### [TASK GOAL]
Can you pick up the text below on the PSC's Community Credit changes for CDG projects and carry it on past its last paragraph?

Here are the key changes and why it matters:
Community Credit
What changed: The PSC is doing away with the MTC component of the value stack for new CDG projects and replacing it with the Community Credit in certain utility territories. In NYSEG, National Grid, and RG&E, the Community Credit will be a consistent value of $0.0225/kwh. In ConEd, the Community Credit is at a value of $0.12/kWh. Most importantly, this Community Credit – and the Demand Reduction Value – will be applied to ALL CDG subscribers.
Why this matters: Before this order, only mass-market CDG subscribers (residential and small commercial) customers were able to capture the MTC value, disincentivizing the participation of larger subscribers (like C&I and master-metered buildings) who did not get this value. The PSC acknowledges that it was not their intent to discourage anchor subscriber or mast-meter building participation.
Now what: We expect developers and their financial partners will seek to have anchor subscribers in place on new CDG projects that will capture the full value stack compensation. As the PSC expects, this rule will provide revenue certainty for financial partners, drive down cost of capital, and enable further development of CDG in these utilities’ territories. The PSC also vocalizes it’s hope that this policy change “may also increase the ability of developers to enroll subscribers with low credit scores.” While this sentiment is admirable, we’d wish there was more more teeth to ensure low-to-moderate income subscriber participation.
Did they forget about Orange & Rockland and CenHud? No, but the PSC declined to extend the Community Credit to these utilities. Instead, the PSC is establishing an up-front Community Adder that will ensure continued development of CDG but avoid imposing higher costs on ratepayers. The PSC has authorized NYSERDA to use $43M of uncommitted funds to pay for this adder, which is expected to fund 50 MWAC of CDG in CenHud and 45 MWAC in O&R.
Are your projects grandfathered? Projects that qualified AFTER July 26, 2018 will receive compensation based on this new order. A project “qualifies” when it meets the standard for placement in a Tranche – i.e. when 25% of its interconnection costs paid or Standard Interconnection Contract executed. Therefore, CDG projects qualified before this date will not receive the Community Credit for non-mass-market subscribers.

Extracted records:
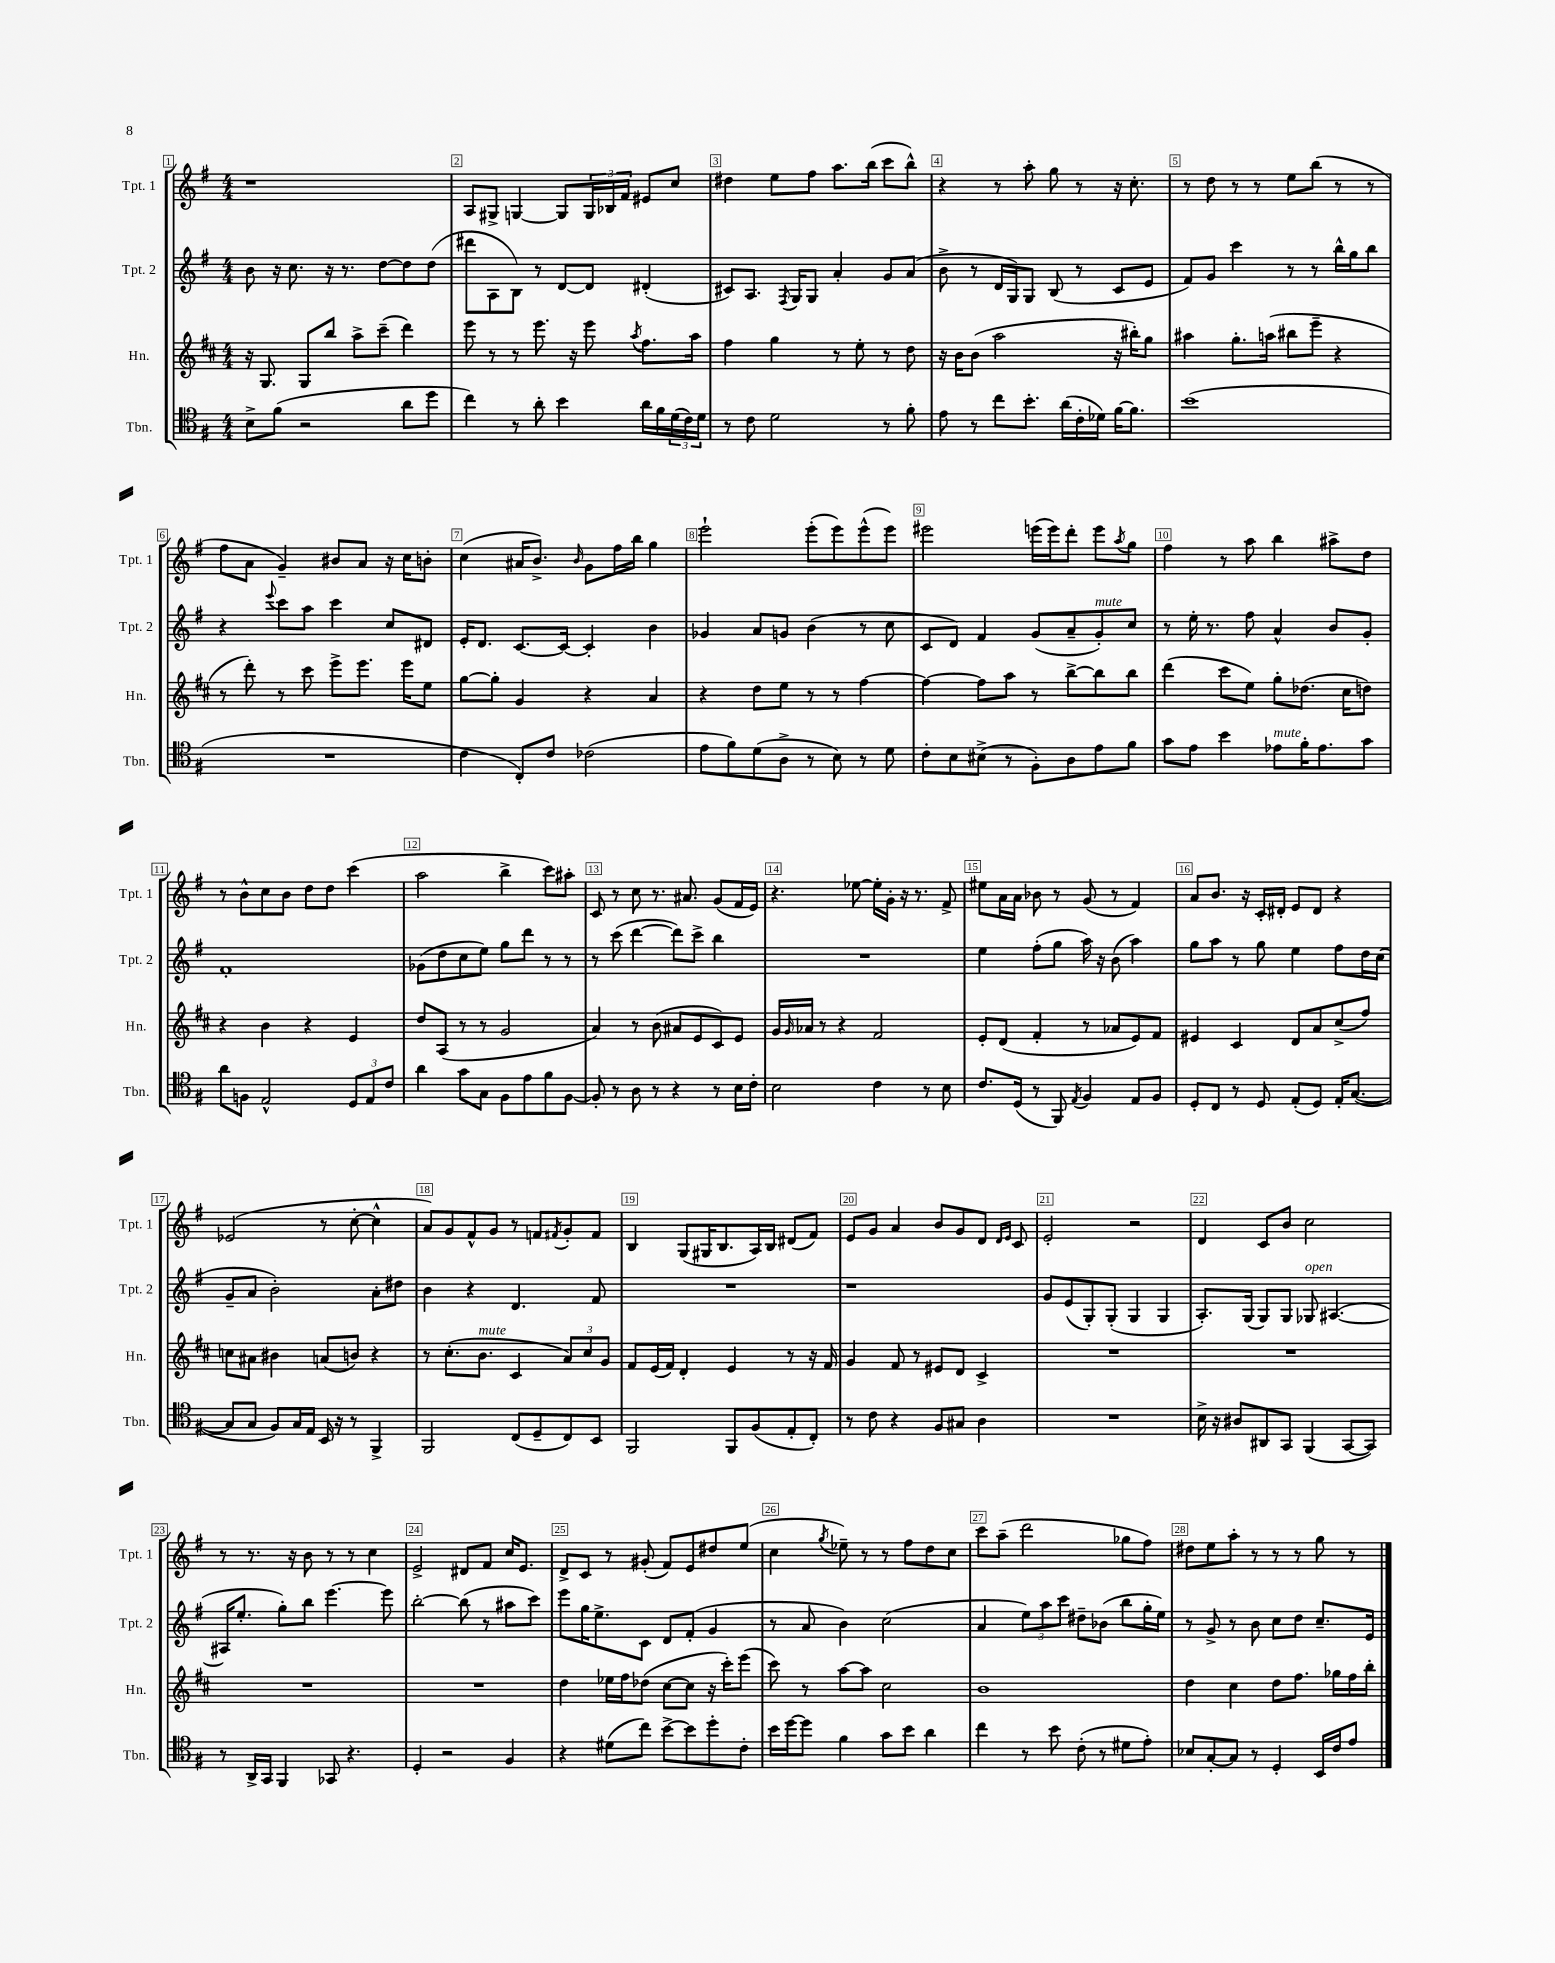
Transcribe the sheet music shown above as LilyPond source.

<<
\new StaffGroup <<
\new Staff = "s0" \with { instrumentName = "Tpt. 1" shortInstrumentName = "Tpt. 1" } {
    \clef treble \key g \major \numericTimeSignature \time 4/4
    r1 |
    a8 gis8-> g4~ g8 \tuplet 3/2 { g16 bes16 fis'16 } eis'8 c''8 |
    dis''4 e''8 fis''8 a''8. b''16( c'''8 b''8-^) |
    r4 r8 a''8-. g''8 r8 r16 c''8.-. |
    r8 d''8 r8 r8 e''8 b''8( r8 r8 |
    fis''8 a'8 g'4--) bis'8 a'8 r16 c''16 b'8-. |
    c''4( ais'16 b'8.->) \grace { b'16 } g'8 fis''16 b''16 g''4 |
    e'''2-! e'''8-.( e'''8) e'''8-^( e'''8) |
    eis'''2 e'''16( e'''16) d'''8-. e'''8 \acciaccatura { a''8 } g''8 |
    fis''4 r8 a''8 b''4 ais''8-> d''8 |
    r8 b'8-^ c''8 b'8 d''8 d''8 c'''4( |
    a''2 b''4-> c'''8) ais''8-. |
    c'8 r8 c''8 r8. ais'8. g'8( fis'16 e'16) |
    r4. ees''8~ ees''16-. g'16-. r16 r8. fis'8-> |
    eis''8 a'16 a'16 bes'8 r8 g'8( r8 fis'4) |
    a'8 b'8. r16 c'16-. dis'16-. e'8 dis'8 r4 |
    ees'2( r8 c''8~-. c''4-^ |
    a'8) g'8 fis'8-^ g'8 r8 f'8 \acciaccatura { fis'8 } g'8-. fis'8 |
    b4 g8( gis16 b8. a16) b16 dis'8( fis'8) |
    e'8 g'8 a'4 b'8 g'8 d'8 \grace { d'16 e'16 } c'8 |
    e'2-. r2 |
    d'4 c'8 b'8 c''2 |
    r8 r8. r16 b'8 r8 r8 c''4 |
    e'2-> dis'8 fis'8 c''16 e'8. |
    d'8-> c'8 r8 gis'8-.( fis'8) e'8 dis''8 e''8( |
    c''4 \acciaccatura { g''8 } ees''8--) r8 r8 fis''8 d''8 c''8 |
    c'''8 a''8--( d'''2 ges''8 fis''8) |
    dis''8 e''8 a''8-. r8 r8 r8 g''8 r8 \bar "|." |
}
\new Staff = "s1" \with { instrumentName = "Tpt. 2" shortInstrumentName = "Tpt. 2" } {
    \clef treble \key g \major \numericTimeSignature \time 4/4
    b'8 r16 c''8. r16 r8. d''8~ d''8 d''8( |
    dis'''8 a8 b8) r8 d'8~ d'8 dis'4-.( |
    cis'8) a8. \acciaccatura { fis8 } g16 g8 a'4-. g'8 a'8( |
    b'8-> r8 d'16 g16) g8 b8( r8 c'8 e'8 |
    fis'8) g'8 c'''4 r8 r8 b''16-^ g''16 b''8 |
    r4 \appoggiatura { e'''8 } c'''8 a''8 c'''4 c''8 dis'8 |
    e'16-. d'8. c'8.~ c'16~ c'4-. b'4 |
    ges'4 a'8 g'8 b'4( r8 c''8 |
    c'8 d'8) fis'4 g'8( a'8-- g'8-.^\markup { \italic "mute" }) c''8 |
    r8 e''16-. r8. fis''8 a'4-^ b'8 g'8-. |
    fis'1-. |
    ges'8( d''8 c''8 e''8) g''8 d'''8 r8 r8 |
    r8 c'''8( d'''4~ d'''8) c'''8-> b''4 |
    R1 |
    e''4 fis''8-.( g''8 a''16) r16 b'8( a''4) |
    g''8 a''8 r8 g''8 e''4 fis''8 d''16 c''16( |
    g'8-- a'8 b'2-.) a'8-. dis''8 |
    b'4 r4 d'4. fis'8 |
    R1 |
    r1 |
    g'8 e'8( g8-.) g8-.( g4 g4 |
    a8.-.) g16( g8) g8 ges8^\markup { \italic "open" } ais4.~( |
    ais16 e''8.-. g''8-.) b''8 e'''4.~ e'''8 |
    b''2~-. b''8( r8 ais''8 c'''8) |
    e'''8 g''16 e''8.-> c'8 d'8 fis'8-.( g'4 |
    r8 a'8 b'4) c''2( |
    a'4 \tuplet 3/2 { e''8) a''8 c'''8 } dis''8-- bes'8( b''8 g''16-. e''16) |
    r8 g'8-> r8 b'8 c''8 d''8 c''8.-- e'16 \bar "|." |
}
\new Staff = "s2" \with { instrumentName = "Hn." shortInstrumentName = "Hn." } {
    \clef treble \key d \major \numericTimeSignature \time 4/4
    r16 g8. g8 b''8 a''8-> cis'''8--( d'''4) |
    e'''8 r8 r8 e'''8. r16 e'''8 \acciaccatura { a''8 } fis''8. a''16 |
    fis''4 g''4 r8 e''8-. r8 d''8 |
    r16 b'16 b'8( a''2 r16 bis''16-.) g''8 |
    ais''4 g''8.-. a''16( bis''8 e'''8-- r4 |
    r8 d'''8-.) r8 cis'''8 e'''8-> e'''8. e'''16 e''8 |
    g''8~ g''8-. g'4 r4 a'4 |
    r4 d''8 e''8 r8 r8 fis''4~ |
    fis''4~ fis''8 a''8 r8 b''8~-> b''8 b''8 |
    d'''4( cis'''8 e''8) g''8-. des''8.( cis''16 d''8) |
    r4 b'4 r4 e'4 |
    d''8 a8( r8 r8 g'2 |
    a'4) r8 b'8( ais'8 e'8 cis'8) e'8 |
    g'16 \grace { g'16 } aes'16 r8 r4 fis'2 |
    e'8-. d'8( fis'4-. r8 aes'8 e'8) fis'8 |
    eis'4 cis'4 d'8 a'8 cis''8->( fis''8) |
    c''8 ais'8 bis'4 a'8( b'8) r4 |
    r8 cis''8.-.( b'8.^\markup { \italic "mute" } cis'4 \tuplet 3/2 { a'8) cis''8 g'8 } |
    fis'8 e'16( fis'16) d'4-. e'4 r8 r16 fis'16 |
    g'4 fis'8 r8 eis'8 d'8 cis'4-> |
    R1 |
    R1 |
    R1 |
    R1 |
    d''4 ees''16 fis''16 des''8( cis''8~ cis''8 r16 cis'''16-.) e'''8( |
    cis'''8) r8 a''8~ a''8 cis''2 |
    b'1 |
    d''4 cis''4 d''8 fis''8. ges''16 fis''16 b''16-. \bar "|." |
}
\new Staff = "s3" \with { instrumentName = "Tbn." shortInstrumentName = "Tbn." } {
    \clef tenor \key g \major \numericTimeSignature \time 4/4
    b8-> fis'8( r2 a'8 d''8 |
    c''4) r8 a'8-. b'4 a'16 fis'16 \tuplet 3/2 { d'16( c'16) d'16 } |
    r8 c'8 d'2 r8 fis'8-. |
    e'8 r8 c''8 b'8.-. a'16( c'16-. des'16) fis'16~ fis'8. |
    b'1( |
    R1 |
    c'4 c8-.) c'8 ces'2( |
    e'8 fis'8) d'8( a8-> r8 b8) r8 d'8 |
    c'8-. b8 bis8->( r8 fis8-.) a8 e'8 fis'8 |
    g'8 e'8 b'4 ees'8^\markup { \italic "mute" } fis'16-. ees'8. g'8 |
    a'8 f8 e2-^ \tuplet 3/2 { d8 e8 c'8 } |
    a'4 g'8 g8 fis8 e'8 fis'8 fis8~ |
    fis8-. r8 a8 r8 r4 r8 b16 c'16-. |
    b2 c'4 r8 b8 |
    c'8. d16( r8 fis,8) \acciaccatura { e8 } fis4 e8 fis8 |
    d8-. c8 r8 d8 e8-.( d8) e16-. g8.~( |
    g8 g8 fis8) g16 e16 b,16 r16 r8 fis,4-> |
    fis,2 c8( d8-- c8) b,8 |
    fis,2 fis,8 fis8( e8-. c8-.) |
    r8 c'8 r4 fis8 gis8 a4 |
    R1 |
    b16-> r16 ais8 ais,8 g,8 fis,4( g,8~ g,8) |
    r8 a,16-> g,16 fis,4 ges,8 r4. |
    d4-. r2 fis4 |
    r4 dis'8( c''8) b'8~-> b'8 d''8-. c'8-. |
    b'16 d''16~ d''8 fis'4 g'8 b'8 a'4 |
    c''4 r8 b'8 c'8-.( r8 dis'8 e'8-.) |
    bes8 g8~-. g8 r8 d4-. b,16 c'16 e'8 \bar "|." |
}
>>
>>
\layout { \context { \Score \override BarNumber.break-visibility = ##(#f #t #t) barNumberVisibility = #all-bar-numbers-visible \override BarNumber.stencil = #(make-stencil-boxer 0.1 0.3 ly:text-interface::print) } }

### [ANSWER TO THE TASK]
Phase One NEM for ≤ 750 kW Projects
What changed:The PSC has expanded the eligibility of Phase One NEM projects to those that at are less than or equal to 750 kW AC, behind the meter of the customer whose usage the system is intended to off-set, and the annual output won’t exceed 110% of the customer’s on-site usage. The PSC recognized that the value stack was not all that well-suited for smaller, demand-metered non-mass market customers that wanted to off-set their own usage.
Why this matters: Smaller CDG projects in development may be converted to Phase One NEM, to the extent the host customer has sufficient load to off-set the expected generation of the project and financial partners are comfortable with this single off-taker.
What didn’t change? Even with the establishment of the Community Credit, any new CDG projects with unsubscribed generation applied to the CDG Host’s bank, will not receive the Community Credit and only the value stack compensation. This is the same currently with the MTC.
The PSC also rejected Staff’s recommendation to have a $0.01/kWh Community Credit applied to non-mass market subscribers on current CDG Projects in Tranches 1-4. The PSC shot it down because this increased compensation would risk increasing net revenue impacts without spurring new CDG development.
The Take Away
The PSC addressed a major disparity in the compensation values for mass-market and large CDG subscribers under the current Value Stack methodologies. By creating a Community Credit that applies to all subscribers, and is in addition to the DRV, the PSC has thrown its unequivocal support of bringing large anchor subscribers to CDG projects. Now we wait to see if the expectations of lower financing costs and lower subscriber credit requirements come to fruition. The VDER Transition Order and VDER Implementation Order were always intended to be, well, transitional, and to improve the value stack. The PSC has done just that.
Contact Us
Jason Kaplan, Sam Place, and Nick Baudouin lead PowerMarket’s Business Development and Operations team. We’d be happy to dive deeper into this new Order and its implications to your community solar developments. Reach out to us via email at Jason.kaplan@powermarket.io, sam.place@powermarket.io and nick.baudouin@powermarket.io.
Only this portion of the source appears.